For decades, rebels have fought an armed conflict against Indian rule in Kashmir, with the majority of them wanting independence for the Himalayan region, or to join New Delhi's arch-rival Pakistan.
Kashmir is claimed in whole but ruled in part by both India and Pakistan.
Indian troops have intensified operations in the region, despite UN calls for "global ceasefire" during the coronavirus pandemic.
Communication gag has been reimposed in Kashmir. Mobile Internet and calling services have been shut down. Only landlines and broadband services are operational. People facing Covid19 related emergencies are going to have a tough time.— Mir S (@Meenwhile) May 6, 2020
Tensions have been running high in the area since August 5 last year when India unilaterally abrogated semi-autonomy of the region — key to its controversial accession treaty with then Kashmir rulers and annexed it, infuriating locals as well as neighbouring Pakistan.

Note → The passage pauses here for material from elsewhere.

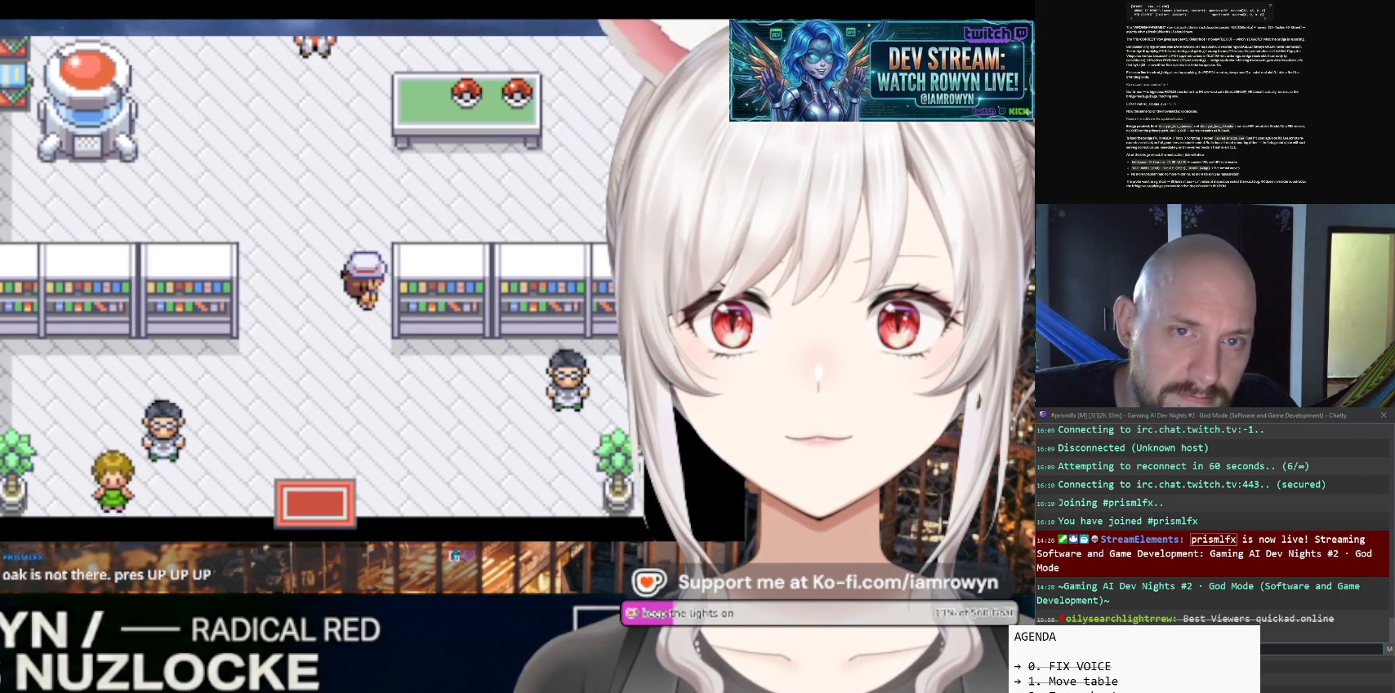
{"buttons": ["DPAD_RIGHT"], "events": []}
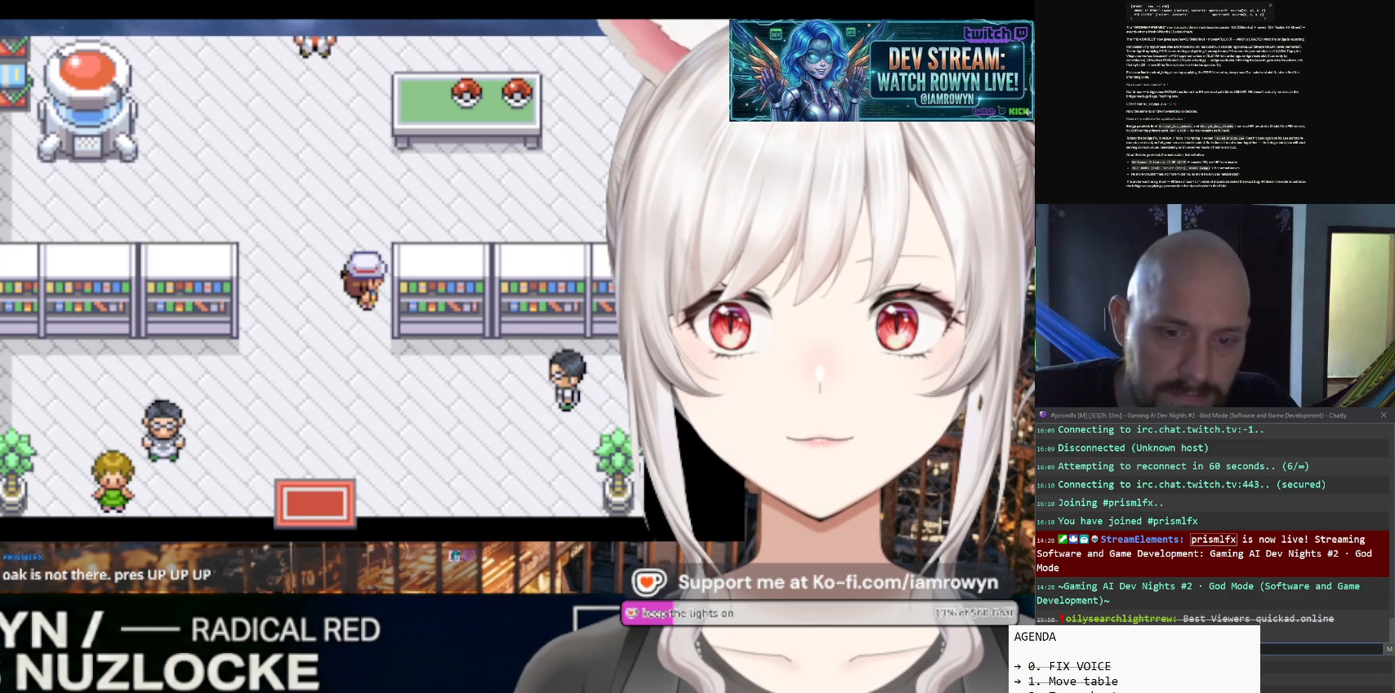
{"buttons": ["DPAD_RIGHT"], "events": []}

Kashmiris say the "settler colonial" move was aimed at changing the Muslim demographics of the region by settling non-local Hindus.
Recently India unveiled a "domicile" plan under which Indians — including armed forces and bureaucrats — who have served in Kashmir for 15 years or studied there for seven years, can assume local jobs and properties.
Since late March, Indian forces have killed 36 rebels, losing around 20 soldiers, including a high-ranking army officer, during the same period, according to official data.